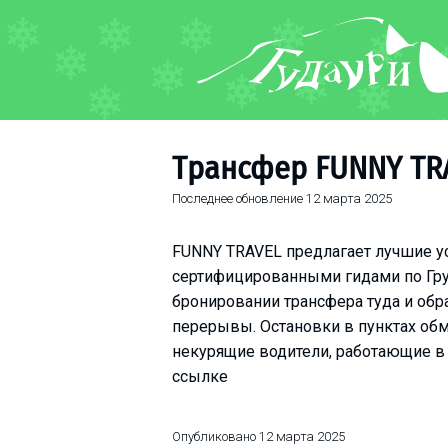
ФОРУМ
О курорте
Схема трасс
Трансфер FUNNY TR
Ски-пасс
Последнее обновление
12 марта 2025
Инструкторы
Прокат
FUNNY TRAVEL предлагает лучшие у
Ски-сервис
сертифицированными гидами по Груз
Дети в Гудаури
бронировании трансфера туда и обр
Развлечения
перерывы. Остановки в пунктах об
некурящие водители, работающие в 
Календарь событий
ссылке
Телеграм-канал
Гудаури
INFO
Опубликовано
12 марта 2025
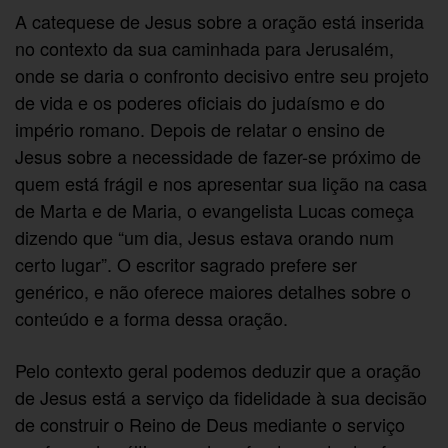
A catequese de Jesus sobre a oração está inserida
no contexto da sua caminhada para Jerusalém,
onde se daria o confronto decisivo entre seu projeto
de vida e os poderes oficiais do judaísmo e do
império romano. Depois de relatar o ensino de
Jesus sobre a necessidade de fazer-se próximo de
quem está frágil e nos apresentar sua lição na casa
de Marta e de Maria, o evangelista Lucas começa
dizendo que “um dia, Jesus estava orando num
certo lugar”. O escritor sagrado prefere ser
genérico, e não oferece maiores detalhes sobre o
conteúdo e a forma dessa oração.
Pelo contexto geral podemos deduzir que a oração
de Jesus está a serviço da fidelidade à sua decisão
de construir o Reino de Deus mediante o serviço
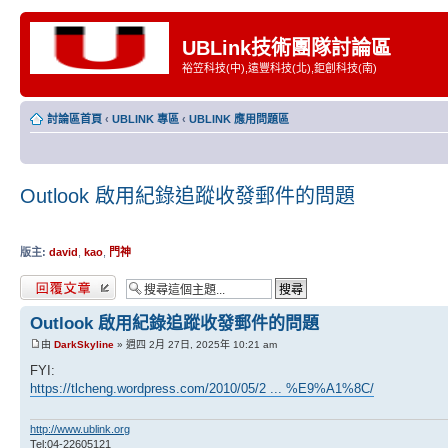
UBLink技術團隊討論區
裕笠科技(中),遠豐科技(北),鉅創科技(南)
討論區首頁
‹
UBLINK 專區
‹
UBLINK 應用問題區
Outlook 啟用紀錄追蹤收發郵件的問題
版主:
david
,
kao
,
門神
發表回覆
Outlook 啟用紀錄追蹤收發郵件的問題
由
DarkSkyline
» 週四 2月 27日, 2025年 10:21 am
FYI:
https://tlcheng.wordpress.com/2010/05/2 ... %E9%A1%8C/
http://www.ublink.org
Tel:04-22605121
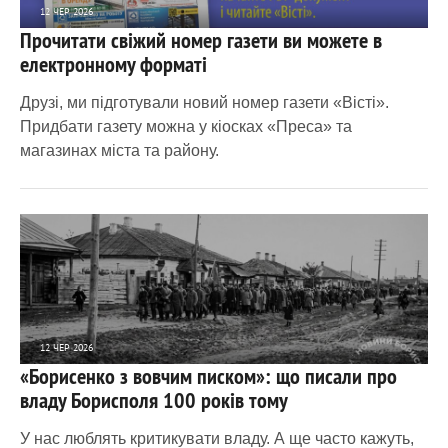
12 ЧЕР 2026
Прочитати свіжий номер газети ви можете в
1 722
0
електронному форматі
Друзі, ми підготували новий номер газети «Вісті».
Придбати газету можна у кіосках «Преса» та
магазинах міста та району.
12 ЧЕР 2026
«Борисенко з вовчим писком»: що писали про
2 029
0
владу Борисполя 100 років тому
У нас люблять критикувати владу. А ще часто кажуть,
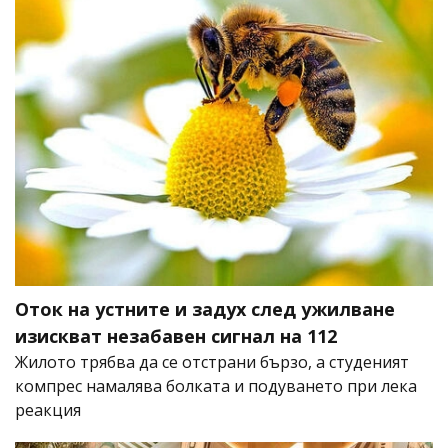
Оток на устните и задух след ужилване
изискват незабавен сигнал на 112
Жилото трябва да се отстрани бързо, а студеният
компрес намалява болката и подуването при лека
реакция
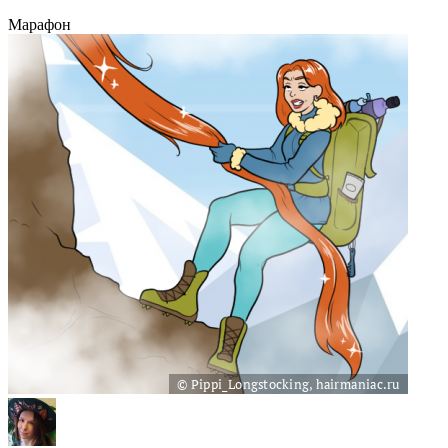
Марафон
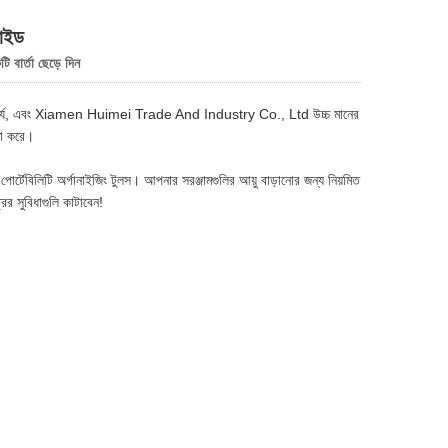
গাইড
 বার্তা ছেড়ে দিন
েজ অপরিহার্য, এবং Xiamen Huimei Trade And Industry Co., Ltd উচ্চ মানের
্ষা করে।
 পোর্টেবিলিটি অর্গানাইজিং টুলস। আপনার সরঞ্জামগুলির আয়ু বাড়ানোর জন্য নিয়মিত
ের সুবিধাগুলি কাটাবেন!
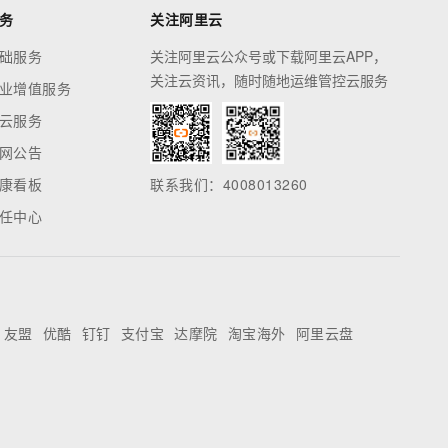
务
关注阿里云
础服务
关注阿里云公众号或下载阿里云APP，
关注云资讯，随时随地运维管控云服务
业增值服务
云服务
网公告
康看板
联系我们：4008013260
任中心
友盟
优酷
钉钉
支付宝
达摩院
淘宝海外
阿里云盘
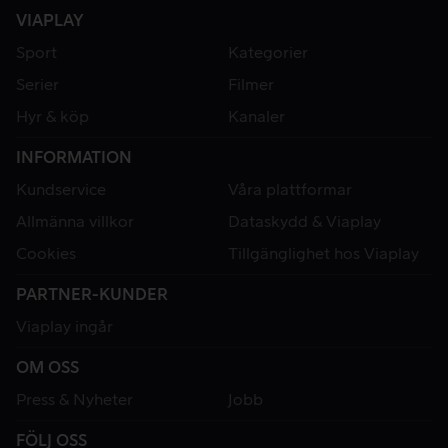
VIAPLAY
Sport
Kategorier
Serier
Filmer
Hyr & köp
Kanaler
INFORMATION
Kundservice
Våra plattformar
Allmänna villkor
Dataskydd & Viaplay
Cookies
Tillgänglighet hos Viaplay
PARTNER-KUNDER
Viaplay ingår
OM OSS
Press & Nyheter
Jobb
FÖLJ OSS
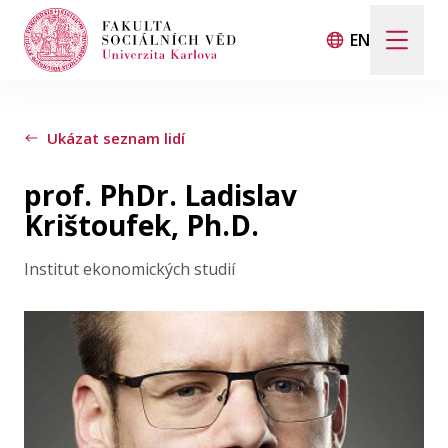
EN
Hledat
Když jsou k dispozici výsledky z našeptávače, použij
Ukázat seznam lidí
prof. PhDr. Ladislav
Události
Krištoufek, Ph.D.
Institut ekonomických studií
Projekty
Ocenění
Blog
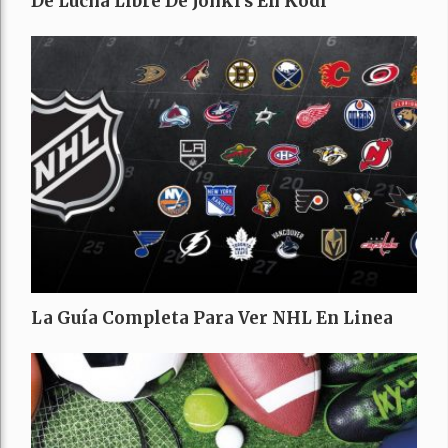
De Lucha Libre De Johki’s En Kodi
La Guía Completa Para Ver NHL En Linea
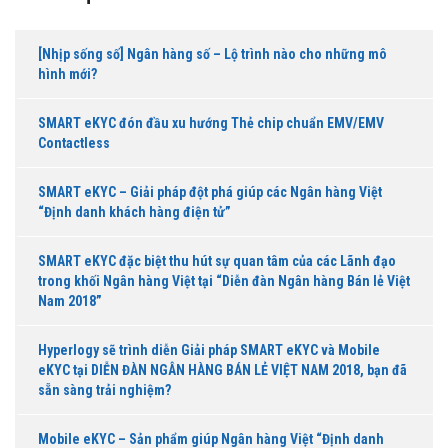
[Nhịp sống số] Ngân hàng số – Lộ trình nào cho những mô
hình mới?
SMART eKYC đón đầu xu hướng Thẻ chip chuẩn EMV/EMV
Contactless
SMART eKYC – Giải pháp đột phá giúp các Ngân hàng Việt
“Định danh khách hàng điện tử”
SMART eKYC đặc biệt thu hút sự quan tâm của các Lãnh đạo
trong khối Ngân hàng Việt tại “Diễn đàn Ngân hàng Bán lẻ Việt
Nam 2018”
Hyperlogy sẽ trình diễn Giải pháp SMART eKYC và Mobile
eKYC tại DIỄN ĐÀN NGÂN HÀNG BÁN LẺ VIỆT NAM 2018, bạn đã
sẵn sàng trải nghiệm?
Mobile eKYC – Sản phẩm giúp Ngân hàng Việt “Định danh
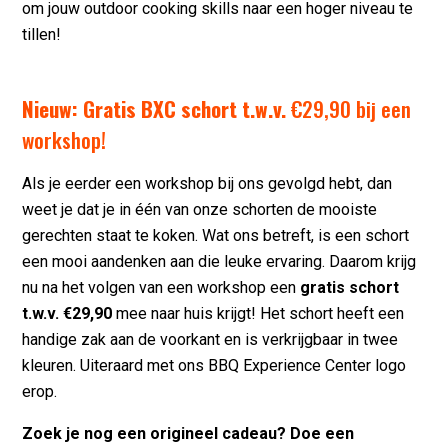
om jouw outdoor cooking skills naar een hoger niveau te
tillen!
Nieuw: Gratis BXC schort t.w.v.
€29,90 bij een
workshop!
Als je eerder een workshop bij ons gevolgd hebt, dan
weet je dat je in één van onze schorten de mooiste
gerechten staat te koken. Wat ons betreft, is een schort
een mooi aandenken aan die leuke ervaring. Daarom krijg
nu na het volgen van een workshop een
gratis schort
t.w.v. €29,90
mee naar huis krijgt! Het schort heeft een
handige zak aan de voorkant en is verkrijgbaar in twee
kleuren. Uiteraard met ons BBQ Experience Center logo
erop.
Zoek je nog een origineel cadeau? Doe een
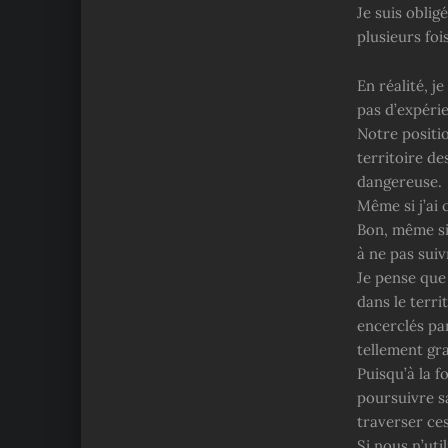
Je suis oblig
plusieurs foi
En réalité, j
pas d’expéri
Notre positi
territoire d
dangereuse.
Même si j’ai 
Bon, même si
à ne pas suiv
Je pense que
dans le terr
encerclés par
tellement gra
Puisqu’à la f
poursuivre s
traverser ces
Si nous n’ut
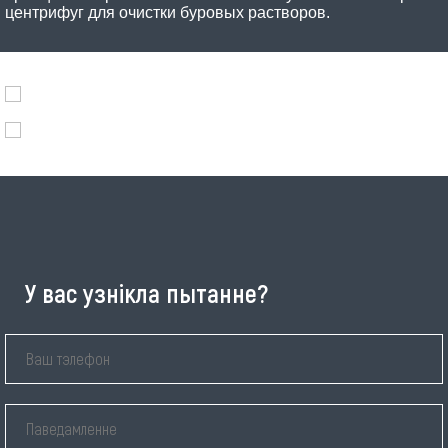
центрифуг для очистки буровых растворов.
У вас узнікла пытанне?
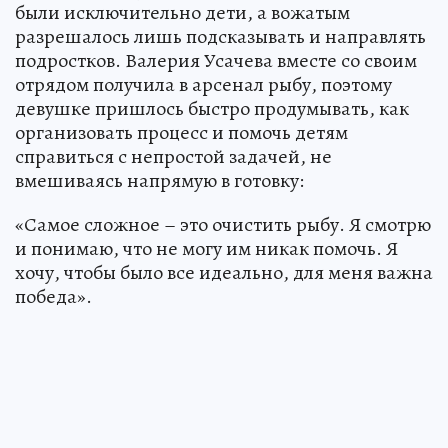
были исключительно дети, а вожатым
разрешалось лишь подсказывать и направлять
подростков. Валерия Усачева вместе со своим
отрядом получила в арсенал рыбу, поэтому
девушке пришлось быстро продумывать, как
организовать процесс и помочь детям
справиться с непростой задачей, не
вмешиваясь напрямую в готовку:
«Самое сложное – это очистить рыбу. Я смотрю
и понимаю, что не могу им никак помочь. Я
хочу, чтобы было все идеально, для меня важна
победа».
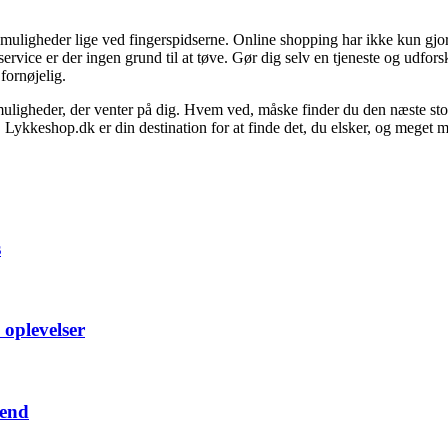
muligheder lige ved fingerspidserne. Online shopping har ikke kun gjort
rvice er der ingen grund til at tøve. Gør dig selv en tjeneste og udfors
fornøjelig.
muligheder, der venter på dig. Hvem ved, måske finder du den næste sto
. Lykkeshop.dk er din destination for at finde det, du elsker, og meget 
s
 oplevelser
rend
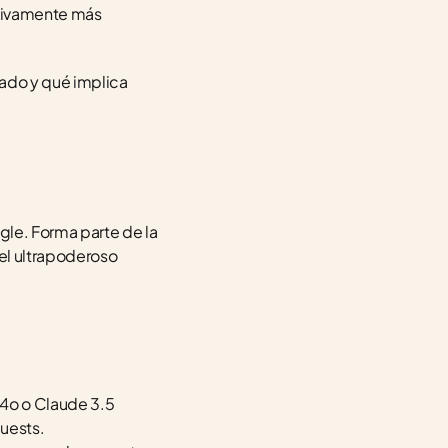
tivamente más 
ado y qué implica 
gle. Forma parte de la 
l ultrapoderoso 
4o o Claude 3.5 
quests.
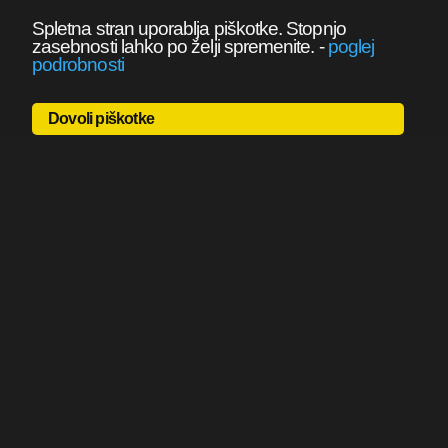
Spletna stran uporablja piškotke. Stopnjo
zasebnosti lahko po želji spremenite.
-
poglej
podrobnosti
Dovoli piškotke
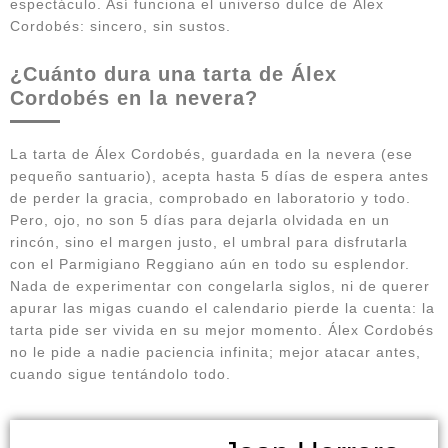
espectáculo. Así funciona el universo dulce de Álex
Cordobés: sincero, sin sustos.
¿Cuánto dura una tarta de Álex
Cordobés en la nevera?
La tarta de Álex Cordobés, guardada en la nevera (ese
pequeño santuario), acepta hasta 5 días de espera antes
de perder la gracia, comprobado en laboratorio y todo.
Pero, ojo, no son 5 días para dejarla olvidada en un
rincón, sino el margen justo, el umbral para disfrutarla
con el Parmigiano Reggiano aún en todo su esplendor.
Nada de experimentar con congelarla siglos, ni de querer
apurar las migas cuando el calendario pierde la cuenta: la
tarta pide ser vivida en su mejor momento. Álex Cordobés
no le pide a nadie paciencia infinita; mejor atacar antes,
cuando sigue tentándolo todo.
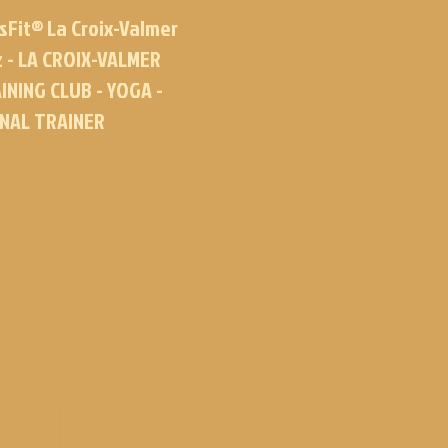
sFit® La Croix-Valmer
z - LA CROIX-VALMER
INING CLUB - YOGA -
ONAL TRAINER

────────

**INSTRUCTIONS TO FOLLOW:**
Retype every line of text in the data above word for word, leaving the pictures out of your answer.

**EXERCISE ANSWER:**
ФОРУМ
О курорте
Схема трасс
Трансфер FUNNY TR
Ски-пасс
Последнее обновление
12 марта 2025
Инструкторы
Прокат
FUNNY TRAVEL предлагает лучшие у
Ски-сервис
сертифицированными гидами по Груз
Дети в Гудаури
бронировании трансфера туда и обр
Развлечения
перерывы. Остановки в пунктах об
некурящие водители, работающие в 
Календарь событий
ссылке
Телеграм-канал
Гудаури
INFO
Опубликовано
12 марта 2025
A catequese de Jesus sobre a oração está inserida
no contexto da sua caminhada para Jerusalém,
onde se daria o confronto decisivo entre seu projeto
de vida e os poderes oficiais do judaísmo e do
império romano. Depois de relatar o ensino de
Jesus sobre a necessidade de fazer-se próximo de
quem está frágil e nos apresentar sua lição na casa
de Marta e de Maria, o evangelista Lucas começa
dizendo que “um dia, Jesus estava orando num
certo lugar”. O escritor sagrado prefere ser
genérico, e não oferece maiores detalhes sobre o
conteúdo e a forma dessa oração.
Pelo contexto geral podemos deduzir que a oração
de Jesus está a serviço da fidelidade à sua decisão
de construir o Reino de Deus mediante o serviço
UBLink技術團隊討論區
裕笠科技(中),遠豐科技(北),鉅創科技(南)
討論區首頁
‹
UBLINK 專區
‹
UBLINK 應用問題區
Outlook 啟用紀錄追蹤收發郵件的問題
版主:
david
,
kao
,
門神
發表回覆
Outlook 啟用紀錄追蹤收發郵件的問題
由
DarkSkyline
» 週四 2月 27日, 2025年 10:21 am
FYI:
https://tlcheng.wordpress.com/2010/05/2 ... %E9%A1%8C/
http://www.ublink.org
Tel:04-22605121
12 ЧЕР 2026
Прочитати свіжий номер газети ви можете в
1 722
0
електронному форматі
Друзі, ми підготували новий номер газети «Вісті».
Придбати газету можна у кіосках «Преса» та
магазинах міста та району.
12 ЧЕР 2026
«Борисенко з вовчим писком»: що писали про
2 029
0
владу Борисполя 100 років тому
У нас люблять критикувати владу. А ще часто кажуть,
Оток на устните и задух след ужилване
изискват незабавен сигнал на 112
Жилото трябва да се отстрани бързо, а студеният
компрес намалява болката и подуването при лека
реакция
Марафон
গাইড
 বার্তা ছেড়ে দিন
েজ অপরিহার্য, এবং Xiamen Huimei Trade And Industry Co., Ltd উচ্চ মানের
্ষা করে।
 পোর্টেবিলিটি অর্গানাইজিং টুলস। আপনার সরঞ্জামগুলির আয়ু বাড়ানোর জন্য নিয়মিত
ের সুবিধাগুলি কাটাবেন!
务
关注阿里云
础服务
关注阿里云公众号或下载阿里云APP，
关注云资讯，随时随地运维管控云服务
业增值服务
云服务
网公告
康看板
联系我们：4008013260
任中心
友盟
优酷
钉钉
支付宝
达摩院
淘宝海外
阿里云盘
VIAPLAY
Sport
Kategorier
Serier
Filmer
Hyr & köp
Kanaler
INFORMATION
Kundservice
Våra plattformar
Allmänna villkor
Dataskydd & Viaplay
Cookies
Tillgänglighet hos Viaplay
PARTNER-KUNDER
Viaplay ingår
OM OSS
Press & Nyheter
Jobb
FÖLJ OSS
EN
Hledat
Když jsou k dispozici výsledky z našeptávače, použij
Ukázat seznam lidí
prof. PhDr. Ladislav
Události
Krištoufek, Ph.D.
Institut ekonomických studií
Projekty
Ocenění
Blog
De Lucha Libre De Johki’s En Kodi
La Guía Completa Para Ver NHL En Linea
[Nhịp sống số] Ngân hàng số – Lộ trình nào cho những mô
hình mới?
SMART eKYC đón đầu xu hướng Thẻ chip chuẩn EMV/EMV
Contactless
SMART eKYC – Giải pháp đột phá giúp các Ngân hàng Việt
“Định danh khách hàng điện tử”
SMART eKYC đặc biệt thu hút sự quan tâm của các Lãnh đạo
trong khối Ngân hàng Việt tại “Diễn đàn Ngân hàng Bán lẻ Việt
Nam 2018”
Hyperlogy sẽ trình diễn Giải pháp SMART eKYC và Mobile
eKYC tại DIỄN ĐÀN NGÂN HÀNG BÁN LẺ VIỆT NAM 2018, bạn đã
sẵn sàng trải nghiệm?
Mobile eKYC – Sản phẩm giúp Ngân hàng Việt “Định danh
om jouw outdoor cooking skills naar een hoger niveau te
tillen!
Nieuw: Gratis BXC schort t.w.v.
€29,90 bij een
workshop!
Als je eerder een workshop bij ons gevolgd hebt, dan
weet je dat je in één van onze schorten de mooiste
gerechten staat te koken. Wat ons betreft, is een schort
een mooi aandenken aan die leuke ervaring. Daarom krijg
nu na het volgen van een workshop een
gratis schort
t.w.v. €29,90
mee naar huis krijgt! Het schort heeft een
handige zak aan de voorkant en is verkrijgbaar in twee
kleuren. Uiteraard met ons BBQ Experience Center logo
erop.
Zoek je nog een origineel cadeau? Doe een
Je suis oblig
plusieurs foi
En réalité, j
pas d’expéri
Notre positi
territoire d
dangereuse.
Même si j’ai 
Bon, même si
à ne pas suiv
Je pense que
dans le terr
encerclés par
tellement gra
Puisqu’à la f
poursuivre s
traverser ces
Si nous n’ut
центрифуг для очистки буровых растворов.
У вас узнікла пытанне?
были исключительно дети, а вожатым
разрешалось лишь подсказывать и направлять
подростков. Валерия Усачева вместе со своим
отрядом получила в арсенал рыбу, поэтому
девушке пришлось быстро продумывать, как
организовать процесс и помочь детям
справиться с непростой задачей, не
вмешиваясь напрямую в готовку:
«Самое сложное – это очистить рыбу. Я смотрю
и понимаю, что не могу им никак помочь. Я
хочу, чтобы было все идеально, для меня важна
победа».
muligheder lige ved fingerspidserne. Online shopping har ikke kun gjort
rvice er der ingen grund til at tøve. Gør dig selv en tjeneste og udfors
fornøjelig.
muligheder, der venter på dig. Hvem ved, måske finder du den næste sto
. Lykkeshop.dk er din destination for at finde det, du elsker, og meget 
s
 oplevelser
rend
tivamente más 
ado y qué implica 
gle. Forma parte de la 
l ultrapoderoso 
4o o Claude 3.5 
quests.
Spletna stran uporablja piškotke. Stopnjo
zasebnosti lahko po želji spremenite.
-
poglej
podrobnosti
Dovoli piškotke
espectáculo. Así funciona el universo dulce de Álex
Cordobés: sincero, sin sustos.
¿Cuánto dura una tarta de Álex
Cordobés en la nevera?
La tarta de Álex Cordobés, guardada en la nevera (ese
pequeño santuario), acepta hasta 5 días de espera antes
de perder la gracia, comprobado en laboratorio y todo.
Pero, ojo, no son 5 días para dejarla olvidada en un
rincón, sino el margen justo, el umbral para disfrutarla
con el Parmigiano Reggiano aún en todo su esplendor.
Nada de experimentar con congelarla siglos, ni de querer
apurar las migas cuando el calendario pierde la cuenta: la
tarta pide ser vivida en su mejor momento. Álex Cordobés
no le pide a nadie paciencia infinita; mejor atacar antes,
cuando sigue tentándolo todo.
sFit® La Croix-Valmer
z - LA CROIX-VALMER
INING CLUB - YOGA -
ONAL TRAINER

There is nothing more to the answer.